Instructions to follow: Print, word for word, every line from the beginning of the listing up to and including the line with "з'єднання | Усі продукти". Pictures are to be excluded.

Excerpted data:
------------------------------------

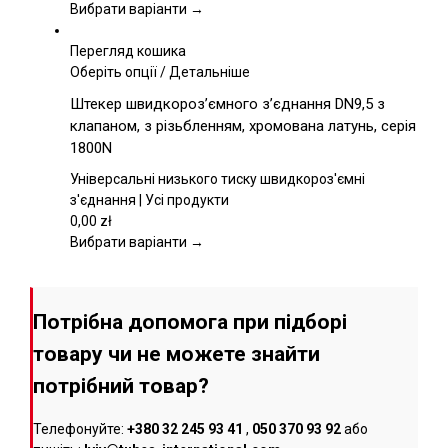
вибрати
Вибрати варіанти →
на
сторінці
Перегляд кошика
товару
Цей
Оберіть опції
/
Детальніше
товар
Штекер швидкороз’ємного з’єднання DN9,5 з
має
клапаном, з різьбленням, хромована латунь, серія
кілька
1800N
варіантів.
Параметри
Універсальні низького тиску швидкороз'ємні
можна
з'єднання | Усі продукти
вибрати
0,00
zł
на
Вибрати варіанти →
сторінці
товару
Потрібна допомога при підборі
товару чи не можете знайти
потрібний товар?
Телефонуйте:
+380 32 245 93 41
,
050 370 93 92
або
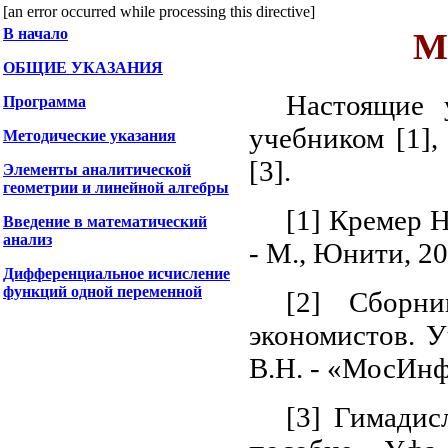
[an error occurred while processing this directive]
В начало
М
ОБЩИЕ УКАЗАНИЯ
Настоящие 
Программа
учебником [1],
Методические указания
[3].
Элементы аналитической
геометрии и линейной алгебры
[1] Кремер 
Введение в математический
анализ
- М., Юнити, 20
Дифференциальное исчисление
функций одной переменной
[2] Сборн
экономистов. 
В.Н. - «МосИнф
[3] Гимадис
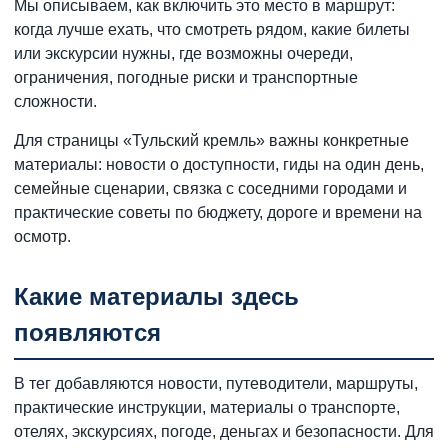
Мы описываем, как включить это место в маршрут:
когда лучше ехать, что смотреть рядом, какие билеты
или экскурсии нужны, где возможны очереди,
ограничения, погодные риски и транспортные
сложности.
Для страницы «Тульский кремль» важны конкретные
материалы: новости о доступности, гиды на один день,
семейные сценарии, связка с соседними городами и
практические советы по бюджету, дороге и времени на
осмотр.
Какие материалы здесь
появляются
В тег добавляются новости, путеводители, маршруты,
практические инструкции, материалы о транспорте,
отелях, экскурсиях, погоде, деньгах и безопасности. Для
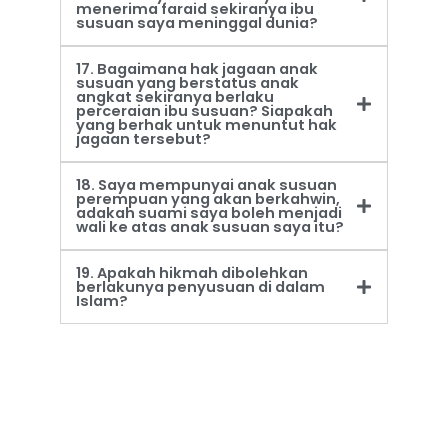
menerima faraid sekiranya ibu
susuan saya meninggal dunia?
17. Bagaimana hak jagaan anak
susuan yang berstatus anak
angkat sekiranya berlaku
perceraian ibu susuan? Siapakah
yang berhak untuk menuntut hak
jagaan tersebut?
18. Saya mempunyai anak susuan
perempuan yang akan berkahwin,
adakah suami saya boleh menjadi
wali ke atas anak susuan saya itu?
19. Apakah hikmah dibolehkan
berlakunya penyusuan di dalam
Islam?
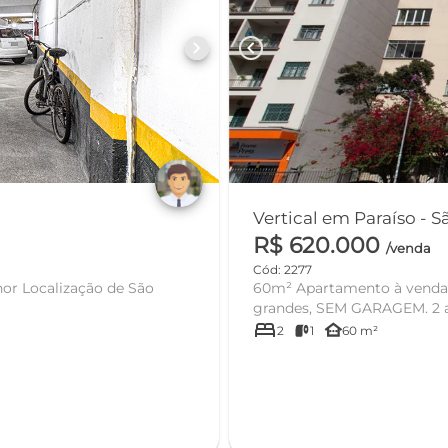
chevron_right
chevron_left
Vertical em Paraíso - 
R$ 620.000
/venda
Cód: 2277
or Localização de São
60m² Apartamento à venda no
grandes, SEM GARAGEM. 2 
bed
other_houses
2
1
60 m²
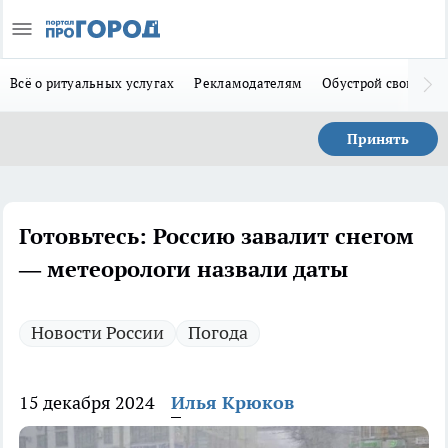
Всё о ритуальных услугах
Рекламодателям
Обустрой свой дом
Принять
Готовьтесь: Россию завалит снегом
— метеорологи назвали даты
Новости России
Погода
15 декабря 2024
Илья Крюков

------------------------------------

Exercise response:
вибрати
Вибрати варіанти →
на
сторінці
Перегляд кошика
товару
Цей
Оберіть опції
/
Детальніше
товар
Штекер швидкороз’ємного з’єднання DN9,5 з
має
клапаном, з різьбленням, хромована латунь, серія
кілька
1800N
варіантів.
Параметри
Універсальні низького тиску швидкороз'ємні
можна
з'єднання | Усі продукти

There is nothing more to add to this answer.